Sunday, August 21, 2016

Walking on hallowed ground

Roger and I visited Gettysburg yesterday. There is a sacredness to the place that transcends the visitors; the Civil War buffs everywhere; the museum, movie and cyclorama exhibit (which are all excellent, and worth your attention).

I am not one for war strategy; I do not read about or enjoy descriptions of battles. They confuse me and confound me.  But since this is a very small site, with a battle that lasted only three days, and was documented exhaustively by the participants, war correspondents and photographers, there is a great deal known about what was happening where and when. The park brochure has a description of an auto tour that guides a visitor around the park site, stopping at the various places where the armies established their camps, set up their artillery, made their charges, where the fighting occurred, etc. It is quite intense. The exhibits and museum bring these events to life and provide context for the horror that occurred here. I came away convinced that the battle was an awful and a necessary thing for our nation.

If you have never been to Gettysburg, I recommend that you go. It is one of the iconic places in American history. We saw the movie and viewed the cyclorama - a circular painting of the battle field that was produced in the late nineteenth century and recently restored to amazing effect. I have never seen anything that was at once so magnificent and yet so terrible.
A scene from the Cyclorama

The painting is something like 44 feet by 340 feet, displayed in the round
We were getting out of the museum about 5 pm and ran into a crew setting up tables in the lobby of the building. I asked if it was a "friends of Gettysburg" dinner and was told no, it was a wedding reception. This was a surprise to me - if I thought long and hard I do not believe I could ever conceive of a place where I would be less likely to want to celebrate a happy occasion!  Everything about Gettysburg filled me with shock, sorrow and pain. But the tables were dressed with steel blue cloths and silver grey napkins - maybe the couple are Civil War buffs and love the place!
Earl and Alice

Similarly, we wondered about the many people in our campground who seemed to have permanent locations there. Why park your RV here?  There's no lake, no shore. But this morning, when we were packing up our camp, our neighbor wandered over.  He and his wife have an RV and they have left it here for nine years. They come about once a month for a couple of days.  Earl's great grandfather's younger brother was captured after the battle at the wheat field. Earl is interested in the history of the war, and when we asked "haven't you seen everything there is to see after nine years?" he said no - there is so much to learn and discover.

And then there was the couple down the lane from our campsite, who were flying both an American flag (modern) and the Stars and Bars. And I thought, "what's that about?" What does that flag represent for them? Are they declaring their allegiance to the defeated Confederacy? Do they just want others to know they hail from the south? Are they racists? Are they re-enactors who choose to play Confederate roles? It was jarring to me to see the flag here, but I didn't ask what it meant to them.

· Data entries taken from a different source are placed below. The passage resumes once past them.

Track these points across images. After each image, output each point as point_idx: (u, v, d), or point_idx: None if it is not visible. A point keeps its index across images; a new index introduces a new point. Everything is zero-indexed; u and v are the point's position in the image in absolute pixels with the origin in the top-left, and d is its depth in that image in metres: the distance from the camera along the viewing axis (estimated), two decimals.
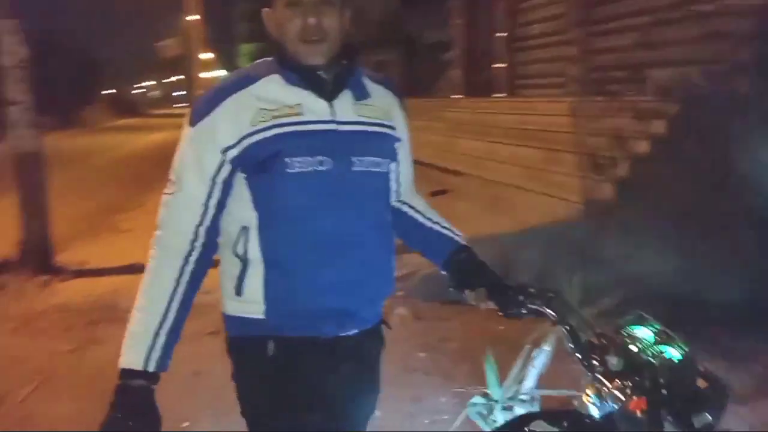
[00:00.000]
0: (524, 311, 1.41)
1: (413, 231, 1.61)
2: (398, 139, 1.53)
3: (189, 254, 1.35)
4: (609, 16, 8.47)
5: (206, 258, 1.37)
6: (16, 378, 3.60)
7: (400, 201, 1.61)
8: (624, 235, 4.77)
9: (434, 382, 3.56)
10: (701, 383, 1.31)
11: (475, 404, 1.59)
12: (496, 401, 1.58)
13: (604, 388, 1.26)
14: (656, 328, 1.33)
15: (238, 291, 1.39)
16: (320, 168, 1.36)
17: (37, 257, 5.50)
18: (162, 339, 1.30)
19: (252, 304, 1.39)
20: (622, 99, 6.59)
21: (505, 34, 12.50)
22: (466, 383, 3.14)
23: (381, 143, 1.48)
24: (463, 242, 1.59)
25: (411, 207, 1.63)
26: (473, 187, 8.43)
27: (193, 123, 1.38)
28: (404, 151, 1.58)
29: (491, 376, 2.19)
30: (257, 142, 1.34)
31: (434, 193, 8.08)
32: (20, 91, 5.71)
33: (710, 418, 1.28)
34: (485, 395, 1.62)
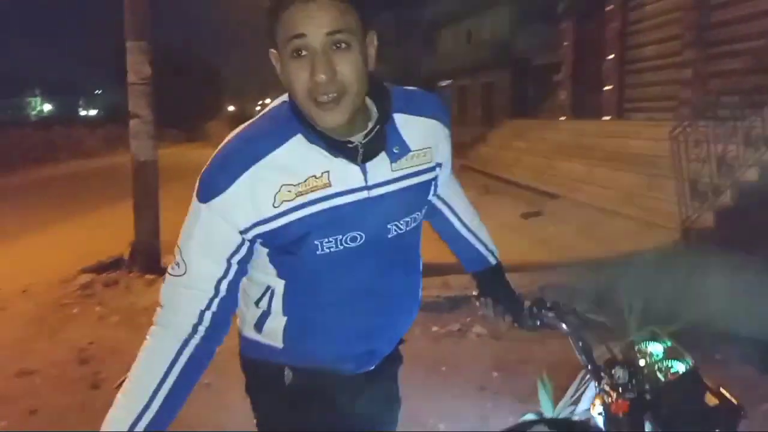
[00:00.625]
0: (538, 323, 1.45)
1: (450, 235, 1.60)
2: (438, 166, 1.36)
3: (190, 338, 1.19)
4: (723, 39, 8.06)
5: (211, 343, 1.22)
6: (114, 366, 3.93)
7: (440, 199, 1.54)
8: (720, 267, 4.51)
9: (504, 402, 3.52)
10: (711, 400, 1.29)
11: (524, 422, 1.59)
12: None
13: (610, 399, 1.27)
14: (667, 344, 1.34)
15: (258, 329, 1.34)
16: (351, 245, 1.23)
17: (146, 258, 5.92)
18: (147, 416, 1.16)
19: (272, 336, 1.33)
20: (733, 125, 6.24)
21: (615, 56, 12.17)
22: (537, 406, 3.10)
23: (419, 193, 1.32)
24: (492, 261, 1.61)
25: (450, 209, 1.57)
26: (568, 210, 8.23)
27: (203, 199, 1.17)
28: (445, 167, 1.42)
29: (544, 396, 2.20)
30: (282, 227, 1.18)
31: (526, 215, 7.97)
32: (142, 106, 6.23)
33: None
34: (539, 414, 1.63)
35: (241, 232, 1.18)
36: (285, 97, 1.23)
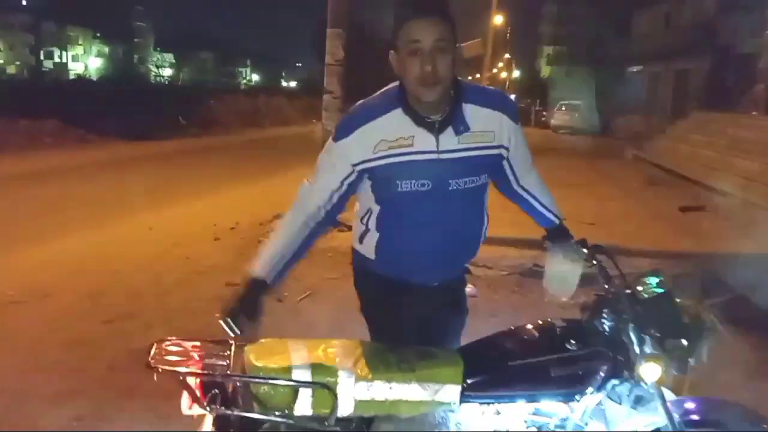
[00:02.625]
0: (576, 256, 2.01)
1: (533, 213, 2.11)
2: (503, 148, 1.85)
3: (311, 219, 1.80)
4: None
5: (323, 226, 1.83)
6: (295, 288, 5.02)
7: (521, 187, 2.04)
8: None
9: None
10: (685, 317, 1.83)
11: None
12: None
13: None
14: (660, 278, 1.88)
15: (360, 241, 1.96)
16: (421, 189, 1.77)
17: None
18: (280, 265, 1.78)
19: (368, 249, 1.94)
20: None
21: None
22: None
23: (479, 163, 1.82)
24: (556, 221, 2.15)
25: (530, 194, 2.07)
26: (733, 207, 8.02)
27: (335, 139, 1.78)
28: (514, 151, 1.89)
29: None
30: (376, 167, 1.75)
31: (684, 209, 7.89)
32: (334, 84, 7.27)
33: (684, 343, 1.81)
34: None
35: (353, 165, 1.77)
36: (395, 84, 1.80)
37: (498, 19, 28.37)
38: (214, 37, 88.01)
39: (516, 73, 54.90)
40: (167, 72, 79.02)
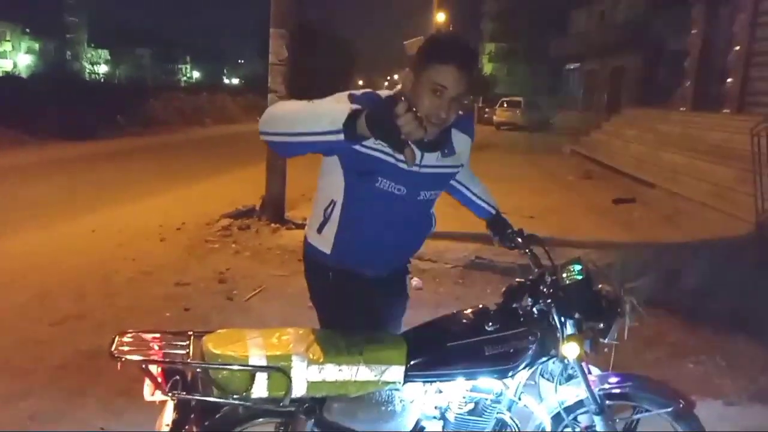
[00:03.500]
0: (513, 244, 2.27)
1: (467, 202, 2.34)
2: (461, 166, 2.08)
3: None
4: None
5: None
6: (245, 286, 5.10)
7: (457, 181, 2.26)
8: None
9: None
10: (603, 302, 2.05)
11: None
12: None
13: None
14: (581, 266, 2.08)
15: (319, 231, 2.02)
16: (396, 192, 1.89)
17: (274, 210, 7.07)
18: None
19: (325, 241, 2.02)
20: None
21: (741, 48, 11.85)
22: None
23: (443, 180, 2.05)
24: (492, 211, 2.37)
25: (463, 185, 2.30)
26: (661, 199, 8.52)
27: (351, 101, 1.73)
28: (465, 166, 2.14)
29: None
30: (366, 154, 1.80)
31: (617, 201, 8.33)
32: (278, 83, 7.31)
33: (600, 325, 2.03)
34: None
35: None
36: (393, 93, 1.89)
37: (440, 17, 28.76)
38: (152, 33, 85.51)
39: None
40: (102, 69, 76.39)
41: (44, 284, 4.92)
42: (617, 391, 2.12)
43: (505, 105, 30.73)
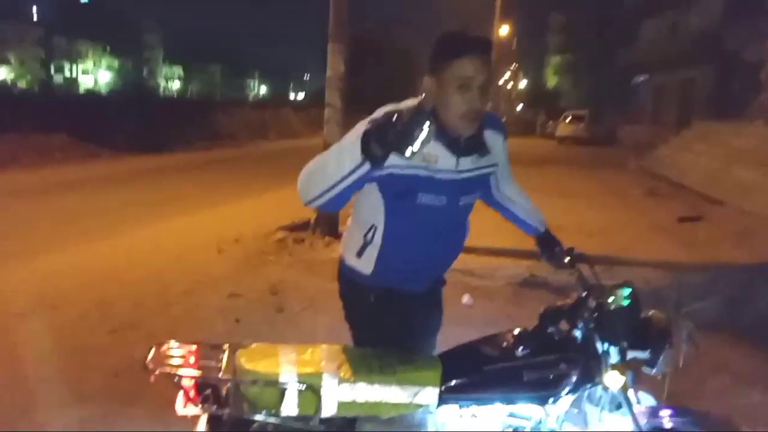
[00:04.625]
0: (560, 264, 2.20)
1: (513, 218, 2.29)
2: (496, 165, 2.04)
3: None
4: None
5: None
6: (296, 299, 5.15)
7: (502, 195, 2.23)
8: None
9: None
10: (647, 330, 1.94)
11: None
12: None
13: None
14: (630, 289, 1.98)
15: (359, 255, 1.99)
16: (437, 204, 1.88)
17: (327, 224, 7.16)
18: None
19: (365, 264, 1.99)
20: None
21: None
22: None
23: (482, 181, 2.02)
24: (542, 229, 2.30)
25: (511, 201, 2.25)
26: (730, 217, 8.10)
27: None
28: (501, 166, 2.09)
29: None
30: (402, 175, 1.80)
31: (682, 219, 7.97)
32: (335, 97, 7.43)
33: (646, 354, 1.92)
34: None
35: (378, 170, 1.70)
36: (416, 101, 1.83)
37: (504, 30, 28.50)
38: (223, 50, 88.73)
39: (522, 83, 54.96)
40: (176, 85, 79.75)
41: (105, 294, 5.12)
42: (667, 425, 2.00)
43: (569, 118, 30.08)
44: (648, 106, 29.43)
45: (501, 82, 42.18)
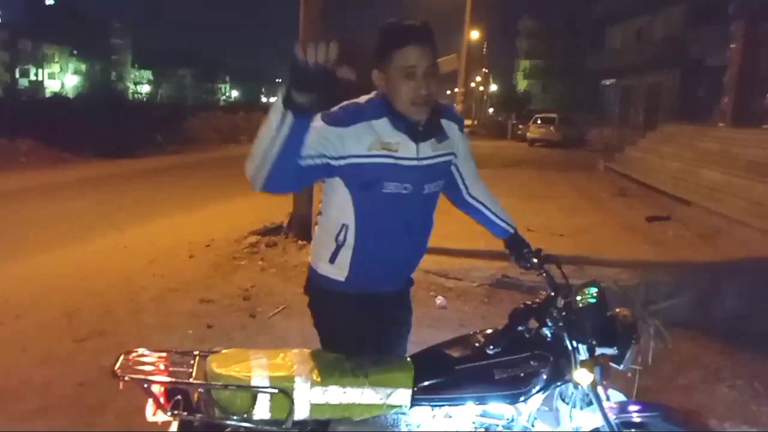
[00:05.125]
0: (529, 264, 2.18)
1: (483, 220, 2.26)
2: (455, 156, 2.06)
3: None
4: None
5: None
6: (269, 304, 5.10)
7: (471, 196, 2.21)
8: None
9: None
10: (618, 326, 1.96)
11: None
12: None
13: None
14: (597, 288, 2.01)
15: (332, 261, 1.97)
16: (403, 192, 1.89)
17: (300, 227, 7.08)
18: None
19: (338, 270, 1.97)
20: None
21: None
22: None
23: (444, 168, 2.02)
24: (511, 230, 2.28)
25: (479, 202, 2.23)
26: (697, 217, 8.28)
27: (326, 122, 1.80)
28: (462, 159, 2.11)
29: None
30: (366, 164, 1.83)
31: (650, 219, 8.12)
32: None
33: (613, 350, 1.95)
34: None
35: (338, 156, 1.80)
36: (373, 95, 1.92)
37: (474, 34, 28.72)
38: (194, 54, 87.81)
39: (493, 87, 55.47)
40: (145, 89, 78.70)
41: (72, 301, 5.02)
42: (636, 420, 2.03)
43: (539, 121, 30.45)
44: (616, 110, 30.00)
45: (473, 85, 42.44)
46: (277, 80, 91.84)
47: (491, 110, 52.25)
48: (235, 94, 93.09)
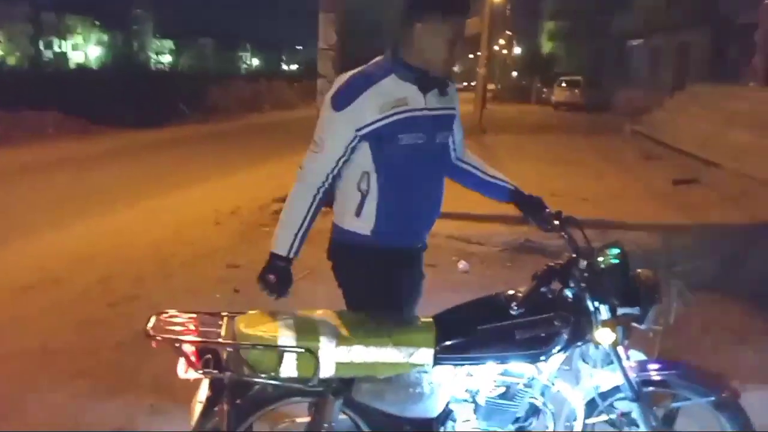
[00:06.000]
0: (549, 226, 2.18)
1: (478, 184, 2.28)
2: (455, 110, 2.15)
3: (320, 189, 1.98)
4: None
5: (328, 192, 2.01)
6: (294, 268, 5.18)
7: (460, 160, 2.27)
8: None
9: None
10: (641, 286, 1.98)
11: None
12: None
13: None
14: (619, 250, 2.02)
15: (358, 213, 2.03)
16: (419, 141, 1.98)
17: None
18: (299, 239, 2.01)
19: (365, 222, 2.03)
20: None
21: None
22: None
23: (449, 122, 2.12)
24: (512, 187, 2.28)
25: (471, 165, 2.29)
26: (725, 179, 8.14)
27: (337, 109, 1.93)
28: (457, 123, 2.19)
29: None
30: (382, 126, 1.93)
31: (677, 182, 8.00)
32: (328, 68, 7.35)
33: (635, 310, 1.96)
34: None
35: (357, 130, 1.93)
36: (382, 56, 2.05)
37: None
38: (214, 23, 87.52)
39: (517, 50, 54.36)
40: (167, 59, 78.81)
41: (106, 268, 5.16)
42: (656, 378, 2.06)
43: (564, 84, 29.88)
44: (643, 71, 29.25)
45: (496, 48, 41.66)
46: (297, 47, 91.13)
47: (515, 74, 51.32)
48: (256, 62, 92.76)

My favorite moments were spent in the cemetery. The quiet rows and simple stones speak volumes. Here Lincoln delivered his elegant remarks at the dedication of the cemetery.

We rode out this morning through the battlefield, which was quiet and grey in the morning damp. Peace be to all.


  1. I agree, Getteysburg was not at all what I expected when we visited. The cyclorama was amazing but looking out at the battlefields was sad and thought provoking. So small an area for so much violence and loss.

  2. Just curious. How do you secure your bags and such when you go into a place like this? I imagine at a diner, you could still keep an eye your tandem. But here...??